Ricardo Olguin
I was 10 years old. The weather was hot and dry, our Indian summer in the East Bay. The sky was orange, as it is with every earthquake weather.
I lived on Bristol Road in Dublin, and I was riding my most favorite skateboard at first westbound on tamarack drive and turned north onto Bristol Road. I was skating with my best friend Eli Gonzalez. I was two houses down from my house on the sidewalk when I heard the loudest cracking, like a sheet of tile being cracked, but not falling or crashing to the ground.
I turned, looking south when I seen the road lift up and ripple like a wave towards me.

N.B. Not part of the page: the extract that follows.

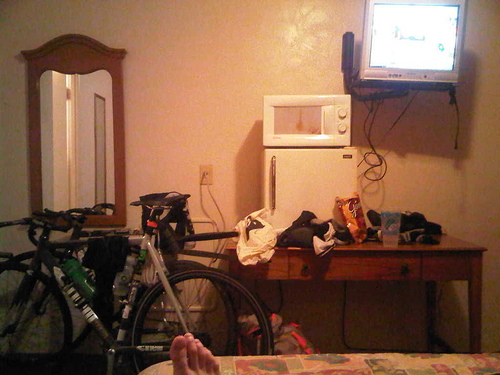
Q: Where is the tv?
A: On a shelf.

There was a car that slammed on the brakes, and the woman got out of her car screaming.
I seen my mom standing in the archway of these massive Spanish archways we had in front of our house and she started screaming for me and Eli to hurry up, we were having a major earthquake and to get in the house under a doorway.

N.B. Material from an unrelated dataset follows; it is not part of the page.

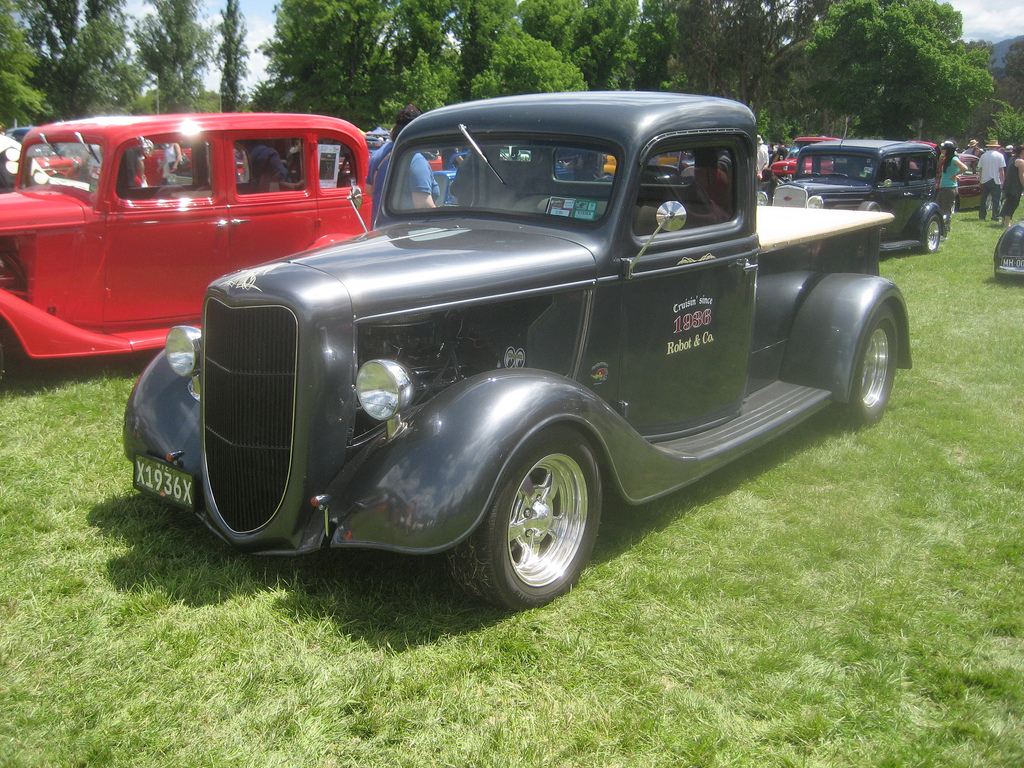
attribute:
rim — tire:
[502, 445, 585, 585]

She grabbed us as we approached the house, and pulled us inside under the main doorway of the house.
We stood there, listening to the glasses we had hanging in the kitchen area and the pot rack over the center island in the kitchen.
It seemed like forever, but it was only 15 minutes. All of our neighbors came out and I remember a PG&E truck driving down the street with a loudspeaker saying “This is PG&E, please don’t go back into your houses until we come and check your dryers and pilot lights. Do not turn on any gas appliances until we get to you.”
Then the neighbors came over and said the Bay Bridge collapsed. So we turned on Channel 2, KTVU, which I think everyone in the Bay Area watched religiously. Dennis Richmond and Elaine Corral came on for a special report.
The next day we went to Oakland because my dad, an alcoholic, had just gotten off the Cypress Structure to stop for a beer at La Borinqueña. He watched the freeway crumble behind him. He helped rescue people.
I’ll never forget, there was a Chevron gas truck in one section of the freeway that didn’t collapse, but maybe one foot in front and one foot in back was gone. Seriously, pure luck saved that driver.
I will never forget the smell of the blood as we stood looking at the Cypress Structure. It will always stay with me.